(Poem in response to the featured picture.)
As a child whenever I wanted something just out of reach, I’d stand on my tippy toes.
Arms held high, hands reaching out, letting out that little grunt sound that implied I needed help but didn’t want to ask for it.
I’d try to become taller and taller just to reach what I wanted.
Sometimes a toy that had been away from me or a snack that someone had pushed too far back.
As I grew older, I stopped the grunting, realizing that if I really wanted something I had to get it on my own.
I’d wiggle and try to find some way to make my arms a bit longer, as if wiggling would somehow activate Go-Go-Gadget-type springs to extend my reach.
I began to see how I could have the things I wanted if I just reached high enough or made myself tall enough.
Sometimes, I even had to climb on counters and get a little creative with my footing.
But I always got what I wanted.
Then I met you.
Standing on my tippy toes to look into your eyes made me smaller as I allowed inside thoughts to cloud my mind.
Putting on heeled boots so I could be closer to your height and be more eye level with you allowed me to see my own deficiencies and areas where I wanted to improve.
These aren’t bad things.
I became who I am today.
I learned that I didn’t need to stand on my tippy toes because all along you were there with a stool.
I learned that I didn’t need to get creative with my footing because you were there to help me reach the things I wanted.

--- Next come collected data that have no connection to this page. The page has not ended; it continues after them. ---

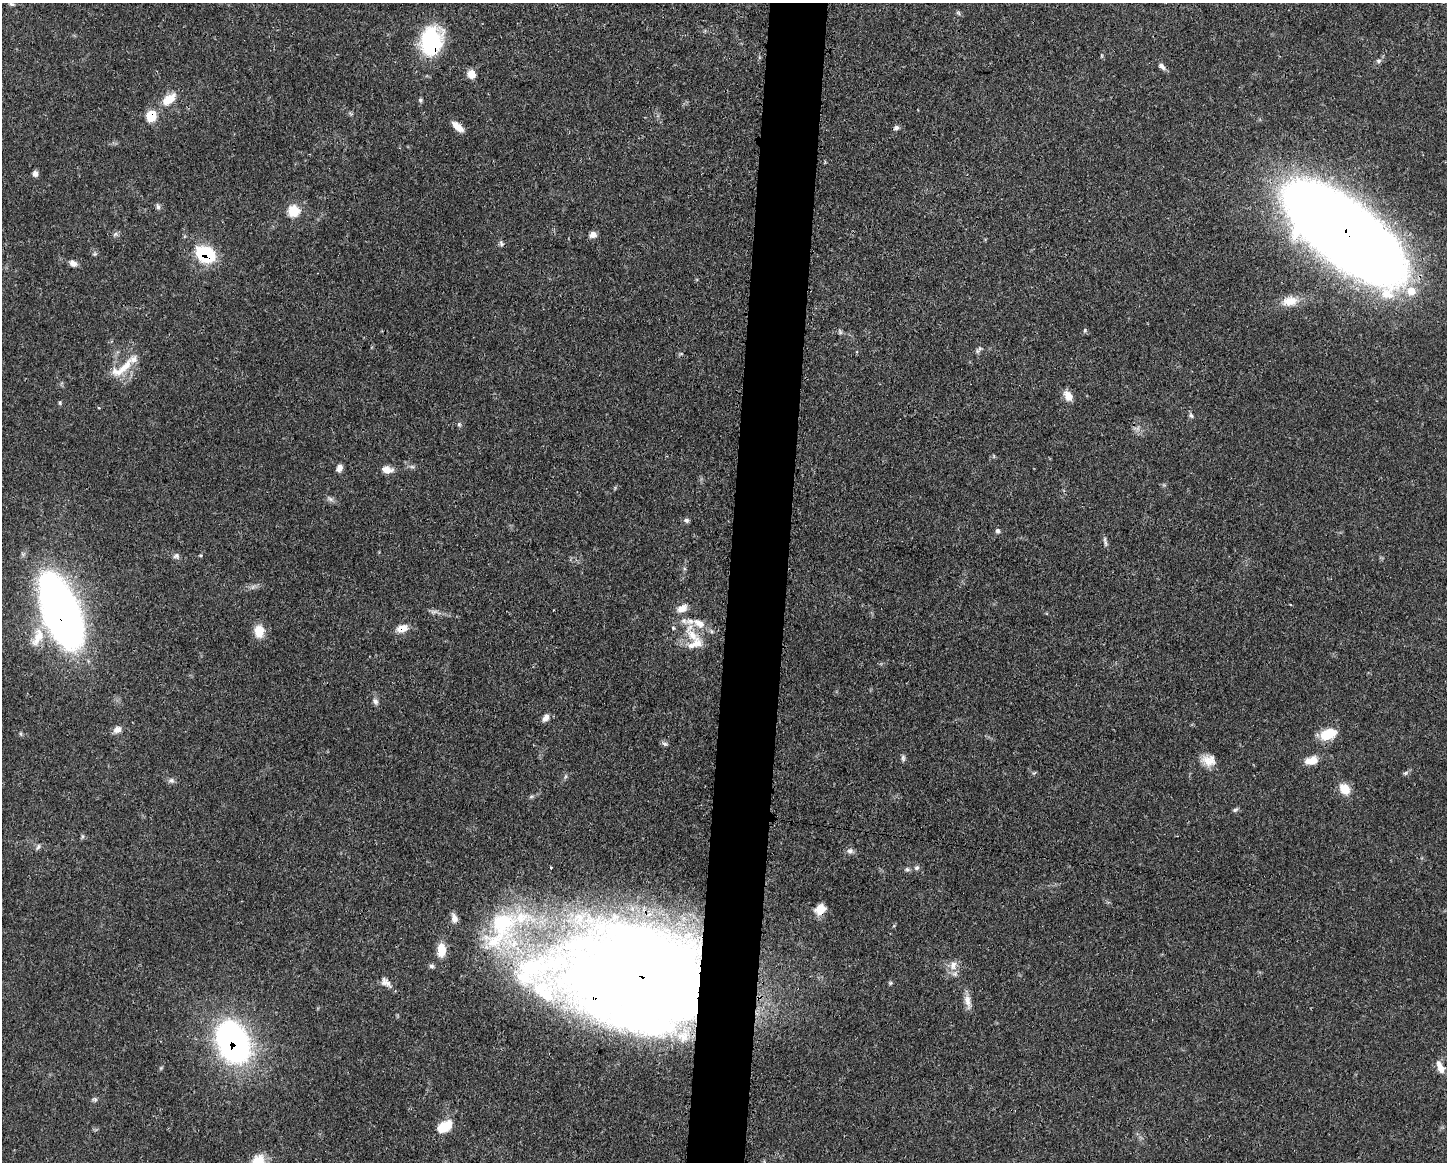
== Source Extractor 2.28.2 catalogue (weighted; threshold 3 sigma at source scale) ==
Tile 8 of 3 x 4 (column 2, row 3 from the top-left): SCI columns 1562-3006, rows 1161-2320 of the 4678 x 4645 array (HDU 1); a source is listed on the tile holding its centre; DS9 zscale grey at full resolution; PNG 1449 x 1164 px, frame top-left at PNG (2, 3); no overlay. Shown black and unused: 4% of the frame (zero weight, under 3 of 4 exposures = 1% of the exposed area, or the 3 px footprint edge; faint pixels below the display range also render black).
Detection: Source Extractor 2.28.2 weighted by HDU 2 'WHT'; one run over the whole footprint, this tile lists its part. Background 0.0581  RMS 0.0033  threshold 0.015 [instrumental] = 3 sigma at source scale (4.5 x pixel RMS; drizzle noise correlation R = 1.50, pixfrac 1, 0.05/0.05 arcsec/px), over >= 5 px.
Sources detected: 91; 1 too faint to see at this stretch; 4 inside a brighter object's white glare — not listed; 10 inside a brighter listed object's ellipse — not listed separately; the other 76 listed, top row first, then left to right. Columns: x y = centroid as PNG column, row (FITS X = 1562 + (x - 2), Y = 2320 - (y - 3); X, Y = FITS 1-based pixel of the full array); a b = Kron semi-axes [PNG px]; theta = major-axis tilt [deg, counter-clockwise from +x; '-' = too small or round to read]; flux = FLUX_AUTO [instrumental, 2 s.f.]
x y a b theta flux
11 4 7 4 -26 0.57
959 13 7 4 -70 0.49
431 41 23 17 83 35
1379 61 7 6 - 0.73
1162 66 12 6 -44 1.2
471 74 9 8 - 3.4
169 99 18 10 37 5.9
420 100 6 5 - 0.53
151 116 12 10 77 6.5
458 127 15 6 -41 3.5
896 128 7 6 - 0.99
35 173 6 5 - 1.3
158 207 7 5 -74 0.83
293 211 7 7 - 14
1345 233 91 35 -38 1100
115 234 8 4 45 0.72
593 235 8 7 - 1.8
501 244 8 5 -52 0.72
95 254 6 4 -43 0.52
205 254 14 9 -28 31
73 263 10 7 -28 1.7
1290 301 21 12 8 5
1085 330 6 3 72 0.42
980 348 7 4 19 0.6
122 368 40 12 36 8
1068 396 13 8 -61 3
60 403 6 3 -72 0.4
1191 416 8 5 -62 0.71
459 424 6 5 - 0.59
339 468 8 6 71 1.8
387 470 11 8 -9 3.1
330 499 8 5 -44 0.89
686 520 7 6 - 0.8
997 531 6 6 - 0.78
1105 543 11 4 -79 0.82
200 555 4 4 - 0.37
176 556 9 6 50 0.89
682 608 13 8 29 3
61 611 63 26 -69 250
699 623 19 10 -28 4.5
402 628 13 8 16 3.6
259 631 16 12 -89 4.7
692 635 29 11 -46 7.3
37 639 27 12 77 6.1
375 701 9 6 -57 1.1
546 718 10 7 52 1.8
117 730 10 8 20 1.9
1328 734 16 10 19 9.1
665 744 8 5 -18 0.75
903 758 8 5 -89 0.78
1209 760 18 14 -6 4.3
1312 760 14 8 14 4.4
1405 773 6 5 - 0.58
171 780 8 6 0 0.94
1345 789 14 10 -51 4.9
1235 810 8 5 22 0.66
82 836 6 4 -72 0.5
38 847 8 5 54 0.74
850 851 8 7 - 1.1
551 867 3 2 - 0.52
917 868 7 6 - 0.85
907 869 6 5 - 0.65
820 909 14 11 30 3.7
454 918 12 8 -75 1.9
502 923 54 43 57 46
441 950 14 8 88 5.6
953 965 14 9 75 2.9
432 966 7 5 -2 0.73
530 968 42 32 -9 46
644 974 104 82 -9 600
384 982 14 9 74 1.9
967 1001 17 9 -81 2.6
233 1042 36 24 -66 110
1440 1067 15 7 -67 3.1
445 1126 19 11 34 7.6
258 1161 17 14 41 6.7
Overlapping masked pixels (flux is a lower limit): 9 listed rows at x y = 431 41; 151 116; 1345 233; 205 254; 61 611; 402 628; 820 909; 644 974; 233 1042
Isophote crosses this tile's border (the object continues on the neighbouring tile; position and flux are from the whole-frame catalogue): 1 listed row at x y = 258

When I was with you the stars were suddenly at my fingertips and the sun was hot against my skin.
The world was a playground of ideas and was without limitation because we could go as far as dreams allowed until it was time to execute.
And you never judged me for trying to take the whole world but instead helped me divide it into conquerable pieces.
Then I fell in love with you.
I’m not sure if it was the excitement of finding someone who matched my zeal or could spend hours talking about the things I was passionate about,
But somewhere in the reaching an arm came around me and picked me up to a place where I lost my footing and fell in love.
Somewhere in the laughter and the looks my heart left my chest and while I possessed all I’d been reaching for,
I lost control of my fortress.
You’d made your way inside and my heart was allowing you to roam free.
I realized this along the way and froze,
The same way you did.
And then I lost you.
Flight or fight are the two things we choose from and we chose flight.
Even if only for a moment, we chose to run.
And in that running abandoned what could have been.
So now I sit staring up at the things I placed back on the shelf,
Keeping them just far enough out of reach that I get to stand on my tippy toes and hope you’ll appear again to help me reach what once was in my hands.